Ein letztes Mal Redwood.. und was soll ich sagen, ich glaube diese beiden Charaktere waren der krönende Abschluss, denn sie haben mir so gut gefallen. Ich lasse Redwood jetzt sehr gerne gehen!!

Parker ist Sheriff der Kleinstadt Redwood und damit einer der bekanntesten und geschätzten Männer der Stadt und dennoch hat er seine bessere Hälfte bisher nicht gefunden. Es geht sogar soweit, dass er sich schon wünscht, von dem Drachentrio verkuppelt zu werden. Aber anscheinend machen selbst die einen Bogen um ihn. Doch dann taucht Maddie auf. Ein Mädchen, das er schon damals während der Highschool gemieden und verabscheut hat. So sehr wie noch nie hofft er jetzt, dass er nicht auf dem Radar des Drachentrios ist, denn wenn ihn einer zur Weißglut bringen kann, dann ist es Madride Freemont.
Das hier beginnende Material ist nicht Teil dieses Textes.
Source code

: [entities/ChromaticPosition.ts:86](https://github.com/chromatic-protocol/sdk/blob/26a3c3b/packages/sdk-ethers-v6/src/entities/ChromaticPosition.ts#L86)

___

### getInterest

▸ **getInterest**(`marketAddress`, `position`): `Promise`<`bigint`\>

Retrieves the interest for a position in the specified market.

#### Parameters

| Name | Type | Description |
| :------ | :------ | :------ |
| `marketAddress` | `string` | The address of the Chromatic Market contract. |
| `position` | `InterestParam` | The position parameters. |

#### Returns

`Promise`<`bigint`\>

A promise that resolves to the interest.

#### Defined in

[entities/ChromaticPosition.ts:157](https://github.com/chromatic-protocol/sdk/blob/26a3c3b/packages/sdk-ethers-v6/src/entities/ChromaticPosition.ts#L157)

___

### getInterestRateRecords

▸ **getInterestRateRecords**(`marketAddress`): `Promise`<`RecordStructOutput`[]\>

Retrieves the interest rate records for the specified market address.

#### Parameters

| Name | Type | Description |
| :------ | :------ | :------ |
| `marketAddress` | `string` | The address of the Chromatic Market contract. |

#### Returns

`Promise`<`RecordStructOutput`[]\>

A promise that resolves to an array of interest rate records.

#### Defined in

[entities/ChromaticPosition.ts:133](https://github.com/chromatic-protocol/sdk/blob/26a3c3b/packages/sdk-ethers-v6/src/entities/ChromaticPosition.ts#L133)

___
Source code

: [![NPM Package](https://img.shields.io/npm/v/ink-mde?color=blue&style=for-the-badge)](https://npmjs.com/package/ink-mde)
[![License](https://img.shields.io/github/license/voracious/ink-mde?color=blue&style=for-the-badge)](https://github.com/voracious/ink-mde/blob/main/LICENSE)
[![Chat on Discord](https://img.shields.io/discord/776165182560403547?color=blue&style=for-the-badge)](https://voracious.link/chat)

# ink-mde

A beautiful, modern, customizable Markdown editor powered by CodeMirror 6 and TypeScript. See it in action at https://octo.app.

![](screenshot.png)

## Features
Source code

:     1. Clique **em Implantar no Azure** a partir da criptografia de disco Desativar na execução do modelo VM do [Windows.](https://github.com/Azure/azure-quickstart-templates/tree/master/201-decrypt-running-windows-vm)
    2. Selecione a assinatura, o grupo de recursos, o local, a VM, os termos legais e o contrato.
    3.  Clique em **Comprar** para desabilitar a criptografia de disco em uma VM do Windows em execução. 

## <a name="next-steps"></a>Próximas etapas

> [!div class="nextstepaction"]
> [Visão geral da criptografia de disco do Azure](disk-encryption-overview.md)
Das Cover passt sehr gut zu denen der anderen Bände. Es greift auf der einen Seite den Flair und die Atmosphäre auf, sodass man schon mit dem ersten Blick weiß, das man sich nur wohlfühlen kann. Gleichzeitig greift es auch ein Pärchen auf, sodass man schon vor dem Lesen weiß, was auf einen zukommen kann und man eine kleine Vorstellung der beiden bekommt. Ich mag diese Art der Gestaltung immer sehr gern.
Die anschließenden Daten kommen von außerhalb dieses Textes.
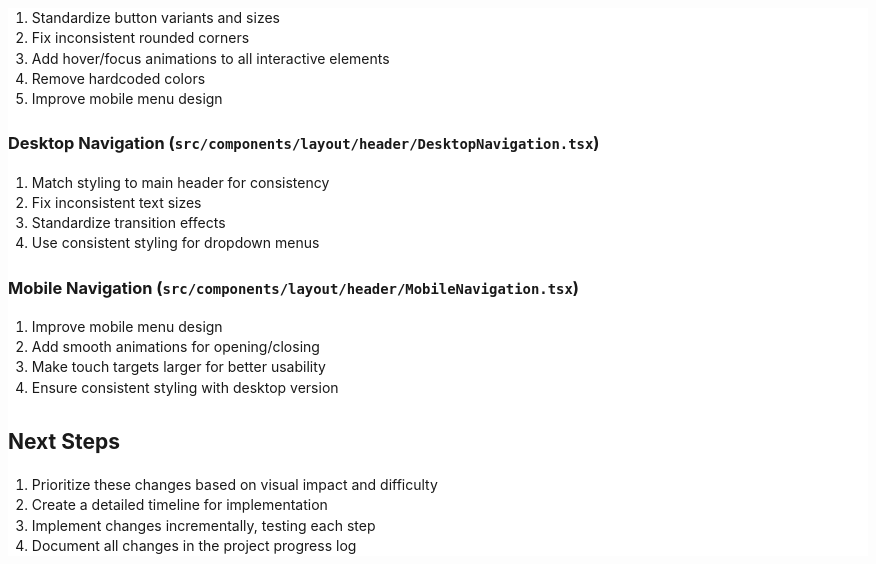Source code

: 1. Standardize button variants and sizes
2. Fix inconsistent rounded corners
3. Add hover/focus animations to all interactive elements
4. Remove hardcoded colors
5. Improve mobile menu design

### Desktop Navigation (`src/components/layout/header/DesktopNavigation.tsx`)

1. Match styling to main header for consistency
2. Fix inconsistent text sizes
3. Standardize transition effects
4. Use consistent styling for dropdown menus

### Mobile Navigation (`src/components/layout/header/MobileNavigation.tsx`)

1. Improve mobile menu design
2. Add smooth animations for opening/closing
3. Make touch targets larger for better usability
4. Ensure consistent styling with desktop version

## Next Steps

1. Prioritize these changes based on visual impact and difficulty
2. Create a detailed timeline for implementation
3. Implement changes incrementally, testing each step
4. Document all changes in the project progress log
Auch dieser Band greift wieder die typische Redwood-Atmosphäre auf. Es ist eine Kleinstadt, die den Leser ein Gefühl von zuhause gibt. Die Kleinstadt hat ihre typischen Feste und Abläufe. Sie unterstützen sich gegenseitig und stehen für einander ein. Doch diesmal lernt man Redwood noch aus einer anderen Perspektive kennen. Trotzdem man auch die negative Seite kennenlernt, hat man sich in Redwood gleich wieder zuhause gefühlt.
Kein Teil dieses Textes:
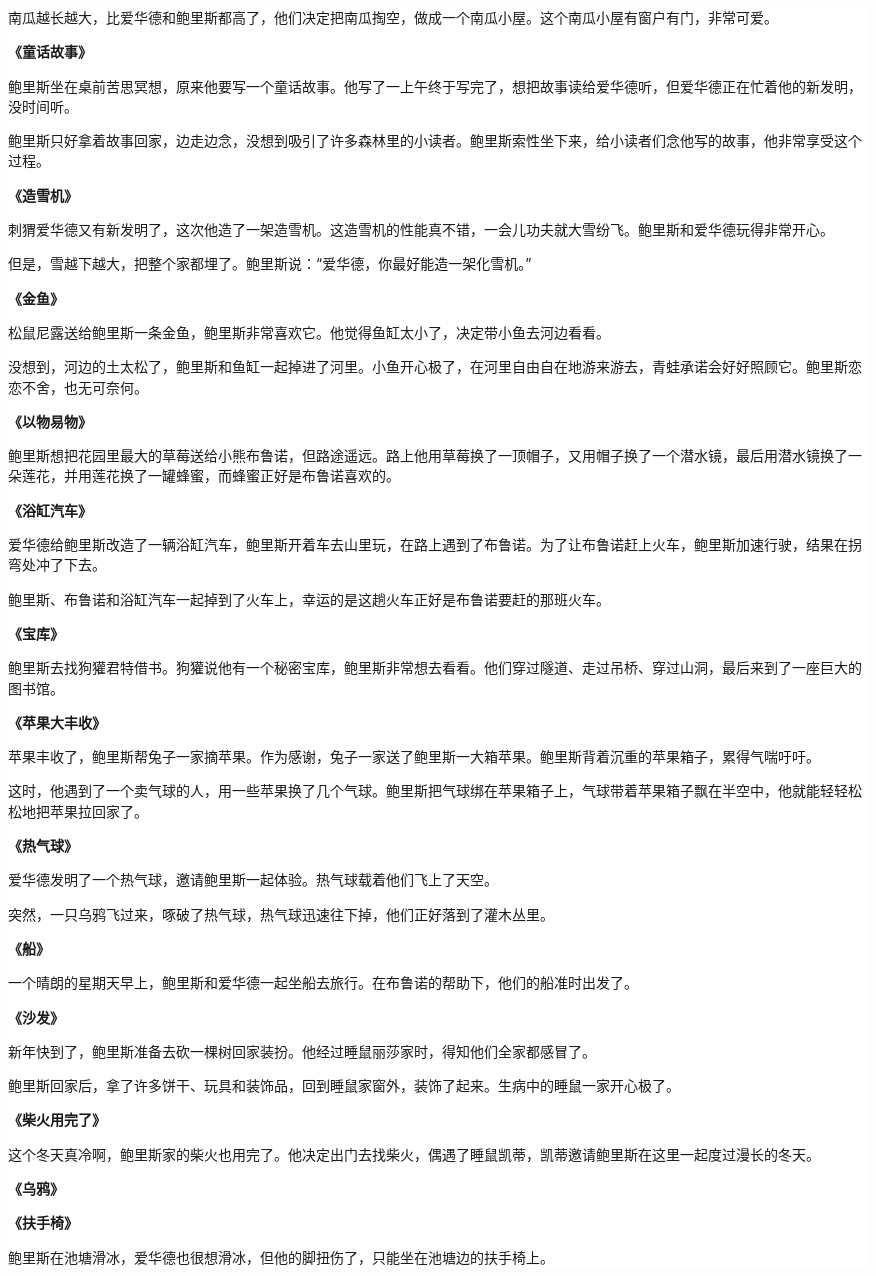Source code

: 南瓜越长越大，比爱华德和鲍里斯都高了，他们决定把南瓜掏空，做成一个南瓜小屋。这个南瓜小屋有窗户有门，非常可爱。

**《童话故事》**

鲍里斯坐在桌前苦思冥想，原来他要写一个童话故事。他写了一上午终于写完了，想把故事读给爱华德听，但爱华德正在忙着他的新发明，没时间听。

鲍里斯只好拿着故事回家，边走边念，没想到吸引了许多森林里的小读者。鲍里斯索性坐下来，给小读者们念他写的故事，他非常享受这个过程。

**《造雪机》**

刺猬爱华德又有新发明了，这次他造了一架造雪机。这造雪机的性能真不错，一会儿功夫就大雪纷飞。鲍里斯和爱华德玩得非常开心。

但是，雪越下越大，把整个家都埋了。鲍里斯说：“爱华德，你最好能造一架化雪机。”

**《金鱼》**

松鼠尼露送给鲍里斯一条金鱼，鲍里斯非常喜欢它。他觉得鱼缸太小了，决定带小鱼去河边看看。

没想到，河边的土太松了，鲍里斯和鱼缸一起掉进了河里。小鱼开心极了，在河里自由自在地游来游去，青蛙承诺会好好照顾它。鲍里斯恋恋不舍，也无可奈何。

**《以物易物》**

鲍里斯想把花园里最大的草莓送给小熊布鲁诺，但路途遥远。路上他用草莓换了一顶帽子，又用帽子换了一个潜水镜，最后用潜水镜换了一朵莲花，并用莲花换了一罐蜂蜜，而蜂蜜正好是布鲁诺喜欢的。

**《浴缸汽车》**

爱华德给鲍里斯改造了一辆浴缸汽车，鲍里斯开着车去山里玩，在路上遇到了布鲁诺。为了让布鲁诺赶上火车，鲍里斯加速行驶，结果在拐弯处冲了下去。

鲍里斯、布鲁诺和浴缸汽车一起掉到了火车上，幸运的是这趟火车正好是布鲁诺要赶的那班火车。

**《宝库》**

鲍里斯去找狗獾君特借书。狗獾说他有一个秘密宝库，鲍里斯非常想去看看。他们穿过隧道、走过吊桥、穿过山洞，最后来到了一座巨大的图书馆。

**《苹果大丰收》**

苹果丰收了，鲍里斯帮兔子一家摘苹果。作为感谢，兔子一家送了鲍里斯一大箱苹果。鲍里斯背着沉重的苹果箱子，累得气喘吁吁。

这时，他遇到了一个卖气球的人，用一些苹果换了几个气球。鲍里斯把气球绑在苹果箱子上，气球带着苹果箱子飘在半空中，他就能轻轻松松地把苹果拉回家了。

**《热气球》**

爱华德发明了一个热气球，邀请鲍里斯一起体验。热气球载着他们飞上了天空。

突然，一只乌鸦飞过来，啄破了热气球，热气球迅速往下掉，他们正好落到了灌木丛里。

**《船》**

一个晴朗的星期天早上，鲍里斯和爱华德一起坐船去旅行。在布鲁诺的帮助下，他们的船准时出发了。

**《沙发》**

新年快到了，鲍里斯准备去砍一棵树回家装扮。他经过睡鼠丽莎家时，得知他们全家都感冒了。

鲍里斯回家后，拿了许多饼干、玩具和装饰品，回到睡鼠家窗外，装饰了起来。生病中的睡鼠一家开心极了。

**《柴火用完了》**

这个冬天真冷啊，鲍里斯家的柴火也用完了。他决定出门去找柴火，偶遇了睡鼠凯蒂，凯蒂邀请鲍里斯在这里一起度过漫长的冬天。

**《乌鸦》**

**《扶手椅》**

鲍里斯在池塘滑冰，爱华德也很想滑冰，但他的脚扭伤了，只能坐在池塘边的扶手椅上。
Die beiden Charaktere hat Kelly Moran sehr gut gewählt. Parker mochte ich schon in den anderen Bänden super gern. Ich mag seine draufgängerische und humorvolle Art. Er ist der Sunnyboy der Stadt. In den ersten drei Bänden, wo es um die Tierarzt-Brüder geht, tritt Parker bei einigen Sportwettkämpfen auf. Ich fand es sehr schade, dass diese weder im ersten Redwood Dreams noch im zweiten aufgegriffen wurden. So ging die Beziehung zu den ersten drei Pärchen der Reihe leider unter.
Maddie hab ich von der ersten Seite gleich in mein Herz geschlossen. Ihre Geschichte hat mich tiefberührt. Es war etwas ganz neues für mich und ich fand es gut, wie Kelly Moran sowohl den Charakteren als auch die Stadtbewohner handeln lassen hat. Es war alles mehr als stimmig.
Auch die Beziehung zwischen den beiden hat mir sehr gut gefallen. Es wurde sehr deutlich, dass Parker ein Sunnyboy ist, da er sich trotz allen Erfahrungen in der Vergangenheit für Maddie eingesetzt hat. Er war sehr liebevoll und man hat durch die Geschichte über ihn eine ganz neue Seite kennengelernt. Ich finde es sehr authentisch, wenn man einen anderen Umgang mit seinem Partner hat, als mit anderen Freunden, weil das im echten Leben auch so wäre. Genau das hat mir hier gut gefallen. Er ist der Sheriff und wird von allen respektiert. Er ist ein Draufgänger und trotzdem ist er Maddie gegenüber immer nur liebevoll gewesen, hat sich für sie interessiert und eingesetzt.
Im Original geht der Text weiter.